Playing it firmly "on message", MEPs' leader, Gary Titley told the Labour Party conference today that the debate on the EU treaty "must be resolved" – i.e., ended. Yet, is this really the same Gary Titley who, at the end of August called on Brown to hold a referendum on the treaty, because it had breached Britain's key "red lines"?
Clearly, unless something really dreadful has happened and there are two Gary Titleys, the man has undergone a wondrous conversion and is now so content with the new treaty that he wants to move on.
Gordon Brown would ensure the treaty agreed in December "is one that represents the best deal for Britain", he purred, adding what is now emerging as "the line". Globalisation had brought with it the challenges of climate change, people trafficking, terrorism and the need to regulate corporations, if Britain was to have any chance of tackling these "21st century challenges" then the treaty was essential.
"The 21st century challenges are tough and if the EU is to face them, then we have to get away from debates about treaties, institutions and processes," he told the delegates. "That is why we need to ratify the reform treaty and move on."
Tony Blair, don't you know, had "ripped the constitutional heart out of the treaty," and the result shows, "once and for all that the European Union is not a state, it is a political process. A process which allows us to work together to meet global challenges more effectively and to protect ourselves from shared vulnerabilities."

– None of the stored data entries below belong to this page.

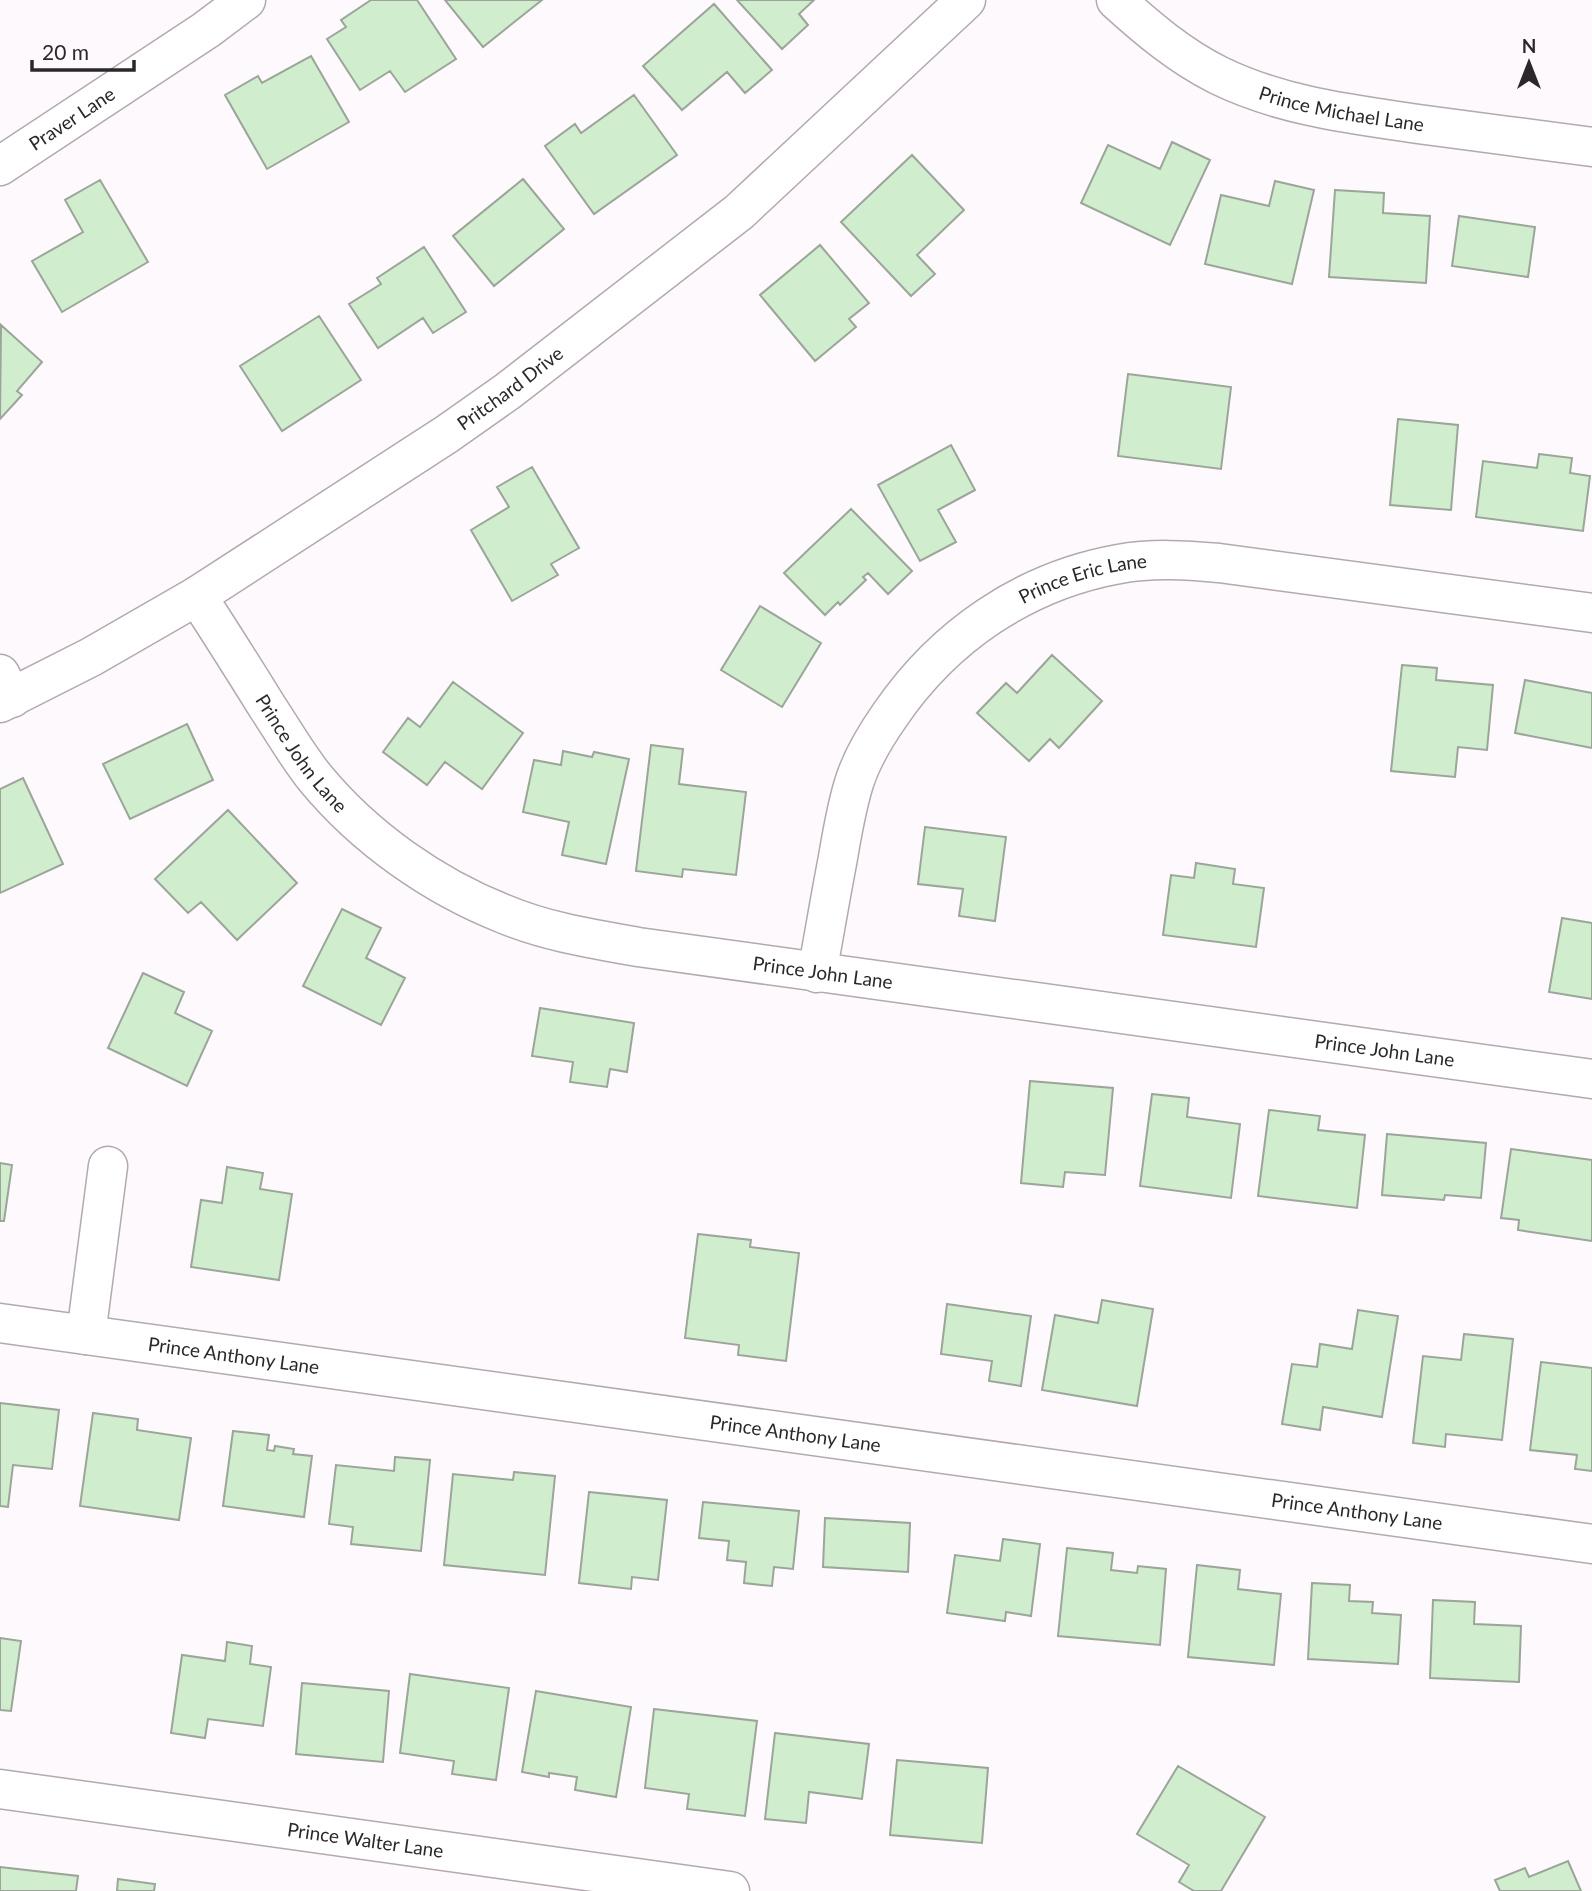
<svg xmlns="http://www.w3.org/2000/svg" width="1592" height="1891" font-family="Lato,sans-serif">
	<rect width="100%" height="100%" fill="#fef9fc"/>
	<path fill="#d0edcd" stroke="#9ba59a" stroke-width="2" d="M371,0h46l39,59 -51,33 -15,-21 -30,19 -33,-51 19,-12 -5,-7z
		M445,0h97l-59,47z
		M737,0h77l-15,14 9,11 -26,24z
		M714,4l58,66 -27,23 -18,-21 -45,38 -39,-44z
		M311,56l38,66 -82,47 -42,-74 33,-19 4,7z
		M634,95l43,60 -83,59 -49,-68 30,-22 6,9z
		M1172,142l38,18 -40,85 -89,-42 27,-58 52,24z
		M912,155l52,55 -47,45 18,19 -24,22 -70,-74z
		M523,179l41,50 -70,57 -41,-50z
		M100,180l48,82 -86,50 -30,-51 51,-29 -18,-32z
		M1275,181l39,9 -22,94 -87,-20 16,-69 48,11z
		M1335,190l49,3 -1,20 47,3 -4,67 -97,-6z
		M1459,216l76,11 -7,50 -76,-11z
		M820,245l49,58 -20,16 7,8 -41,34 -55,-66z
		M424,247l42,65 -33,21 -10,-15 -45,30 -29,-44 32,-20 -4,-6z
		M319,316l42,64 -79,51 -42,-65z
		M1,325l41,37 -25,29 5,4 -22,24z
		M1128,374l103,13 -10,82 -103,-13z
		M1398,419l60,6 -7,85 -61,-5z
		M951,445l24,45 -37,20 18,32 -36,19 -42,-76z
		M1539,454l33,4 -2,15 20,3 -7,55 -107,-14 7,-56 54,7z
		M532,467l47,81 -28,16 7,11 -46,26 -41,-71 38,-23 -12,-20z
		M851,509l61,62 -24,23 -20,-21 -5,4 3,3 -26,25 -2,-3 -13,13 -41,-42z
		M760,606l61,37 -39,64 -61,-37z
		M1052,655l50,46 -43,47 -9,-9 -21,22 -52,-48 29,-30 11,10z
		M1402,665l35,3 -1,12 57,5 -6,65 -29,-3 -3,30 -64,-6z
		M1525,680l67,13v55l-77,-15z
		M453,682l70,51 -41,56 -37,-27 -18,23 -44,-33 25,-34 12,9z
		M187,724l26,56 -83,39 -27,-55z
		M651,745l32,4 -4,35 67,8 -10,83 -53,-6 -1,8 -46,-6z
		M563,751l29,6 2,-5 35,7 -23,105 -44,-9 7,-33 -46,-10 11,-52 27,5z
		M23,778l40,86 -63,29v-104z
		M228,810l69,73 -60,57 -36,-38 -13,11 -33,-34z
		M925,827l81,10 -11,84 -36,-5 4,-27 -45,-5z
		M1196,863l39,6 -2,15 31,4 -8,59 -93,-12 8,-60 23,3z
		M342,909l39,19 -15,30 39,20 -24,47 -78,-39z
		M1562,918l30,5v76l-43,-7z
		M143,973l41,19 -9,21 37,18 -25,55 -79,-38z
		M540,1008l94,15 -7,49 -17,-3 -3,18 -37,-5 3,-20 -41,-6z
		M1030,1081l83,7 -8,87 -40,-3 -2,15 -42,-4z
		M1152,1094l37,4 -2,19 53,7 -9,74 -91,-12z
		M1269,1110l51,6 -2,14 47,5 -8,73 -99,-12z
		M1387,1134l99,9 -5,55 -36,-3 -1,5 -62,-5z
		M1511,1149l81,11v81l-74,-11 1,-10 -18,-2z
		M0,1163l12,2 -8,56h-4z
		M227,1167l36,6 -3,16 32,5 -13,86 -88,-13 10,-67 21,3z
		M698,1234l53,6 -1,7 49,6 -13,108 -48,-6 1,-10 -54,-7z
		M1102,1300l51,9 -16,97 -95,-16 13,-75 43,8z
		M947,1304l84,12 -10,70 -32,-5 3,-20 -51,-7z
		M1358,1310l40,6 -16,101 -59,-10 -3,23 -38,-6 10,-60 25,3 3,-23 32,5z
		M1464,1334l49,5 -11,101 -56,-6 -1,13 -32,-4 10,-87 38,4z
		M1541,1362l51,6v103l-17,-2 2,-14 -47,-5z
		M0,1403l59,7 -7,59 -39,-4 -5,42 -8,-1z
		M93,1413l45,6 -1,11 54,8 -12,82 -99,-14z
		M233,1431l36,4 -2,15 7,1 1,-5 19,3 -1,5 19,2 -8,61 -81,-11z
		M395,1457l35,3 -9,91 -70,-7 2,-17 -24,-3 7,-59 58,6z
		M514,1472l41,4 -10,99 -101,-10 9,-91 60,6z
		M589,1492l78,8 -9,80 -26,-3 -1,12 -52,-6z
		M703,1502l96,9 -6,58 -19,-2 -2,19 -28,-3 2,-21 -19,-2 2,-19 -30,-3z
		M825,1518l85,5 -2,49 -85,-5z
		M1003,1539l37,5 -9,72 -25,-4 -1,9 -58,-8 8,-58 45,6z
		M1067,1548l46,5 -2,17 26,3 1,-7 28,3 -6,76 -102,-9z
		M1197,1565l43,5 -2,19 43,5 -7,71 -86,-8z
		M1312,1583l38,2 -1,16 24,1 -1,11 29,2 -3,49 -90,-5z
		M1433,1600l42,2 -1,22 47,2 -2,56 -89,-4z
		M0,1638l21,3 -10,70 -11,-1z
		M227,1642l25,4 -2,18 21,3 -8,59 -55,-7 -3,19 -34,-5 11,-78 43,6z
		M410,1674l99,14 -13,92 -44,-6 2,-13 -54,-8z
		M302,1683l87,8 -6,71 -87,-8z
		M536,1691l95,16 -15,90 -41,-7 2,-13 -28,-4v4l-27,-5z
		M654,1709l103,12 -12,95 -58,-7 2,-15 -44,-6z
		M775,1733l94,11 -7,55 -53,-7 -3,31 -41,-4z
		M897,1760l91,8 -6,75 -92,-8z
		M1178,1766l87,51 -44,74h-27l-15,-9 10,-17 -52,-31z
		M1568,1861l13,30h-81l-5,-11 30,-12 4,9z
		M0,1867l78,9 -2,15h-76z
		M118,1879l37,5 -1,7h-37z"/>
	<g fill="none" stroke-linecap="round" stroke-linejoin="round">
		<g stroke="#b4a8b1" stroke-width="41">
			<g id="street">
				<path id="s1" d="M1116,0c32,29 64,56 102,75 63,31 132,39 200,49 58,8 116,15 174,23"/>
				<path id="s2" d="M0,166l206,-136 40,-30"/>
				<path id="s3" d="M197,596c24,37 48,75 71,112 16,24 30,49 48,71 49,59 117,107 188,135 43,18 89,25 134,33l954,132"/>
				<path d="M0,674l12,24"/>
				<path id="s4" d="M817,973c7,-37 13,-74 20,-110 5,-28 9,-56 18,-83 8,-24 21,-45 35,-65 54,-79 134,-134 229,-151 33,-6 67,-4 100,-1l373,50"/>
				<path id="s5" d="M0,1323l1592,221"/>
				<path d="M86,1335l22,-169"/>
				<path id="s6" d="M0,1789l730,102"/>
			</g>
		</g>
		<g stroke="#b4a8b1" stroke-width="41">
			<g id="secondary">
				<path id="s7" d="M0,703l91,-46 106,-61 250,-162 61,-43 231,-179 227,-212"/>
			</g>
		</g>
		<use href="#street" stroke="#fff" stroke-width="38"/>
		<use href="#secondary" stroke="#fff" stroke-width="38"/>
	</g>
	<g text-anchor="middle" stroke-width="5" stroke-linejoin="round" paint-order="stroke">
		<g font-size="19" fill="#2b272a" stroke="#fef9fc">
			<text dy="7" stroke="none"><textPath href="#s1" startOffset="256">Prince Michael Lane</textPath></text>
			<text dy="7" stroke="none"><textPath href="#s2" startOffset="86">Praver Lane</textPath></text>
			<text dy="7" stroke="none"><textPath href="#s7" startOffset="600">Pritchard Drive</textPath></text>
			<text dy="7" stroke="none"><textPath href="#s4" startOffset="514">Prince Eric Lane</textPath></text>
			<text dy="7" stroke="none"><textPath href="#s3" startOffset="189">Prince John Lane</textPath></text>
			<text dy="7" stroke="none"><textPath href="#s3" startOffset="777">Prince John Lane</textPath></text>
			<text dy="7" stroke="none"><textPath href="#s3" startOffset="1344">Prince John Lane</textPath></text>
			<text dy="7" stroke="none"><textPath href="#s5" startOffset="236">Prince Anthony Lane</textPath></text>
			<text dy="7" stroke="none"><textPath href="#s5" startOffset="803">Prince Anthony Lane</textPath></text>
			<text dy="7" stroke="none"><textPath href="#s5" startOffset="1370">Prince Anthony Lane</textPath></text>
			<text dy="7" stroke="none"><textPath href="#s6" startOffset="369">Prince Walter Lane</textPath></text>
		</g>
	</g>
	<g transform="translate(1529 63)" stroke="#fef9fc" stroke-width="5" paint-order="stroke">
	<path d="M0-5L12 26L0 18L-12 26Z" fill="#2b272a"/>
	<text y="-10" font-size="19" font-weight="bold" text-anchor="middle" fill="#2b272a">N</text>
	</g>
	<path d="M32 60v10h102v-10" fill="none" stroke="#2b272a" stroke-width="3.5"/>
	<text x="42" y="60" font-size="21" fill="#2b272a" stroke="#fef9fc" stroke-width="5" paint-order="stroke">20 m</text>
</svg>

People who oppose the treaty, "do so because they oppose the EU" and do not want environmental regulations or working directives "getting in the way" of free markets. "The truth is this: the battle over the reform treaty is a battle being fought against the neo-conservatives on the right," he said.
That much, of course, is debatable – but the one thing the Europhiles do not want is a debate. It really is fascinating, therefore to see how the likes of Titley are now tasked with closing it down.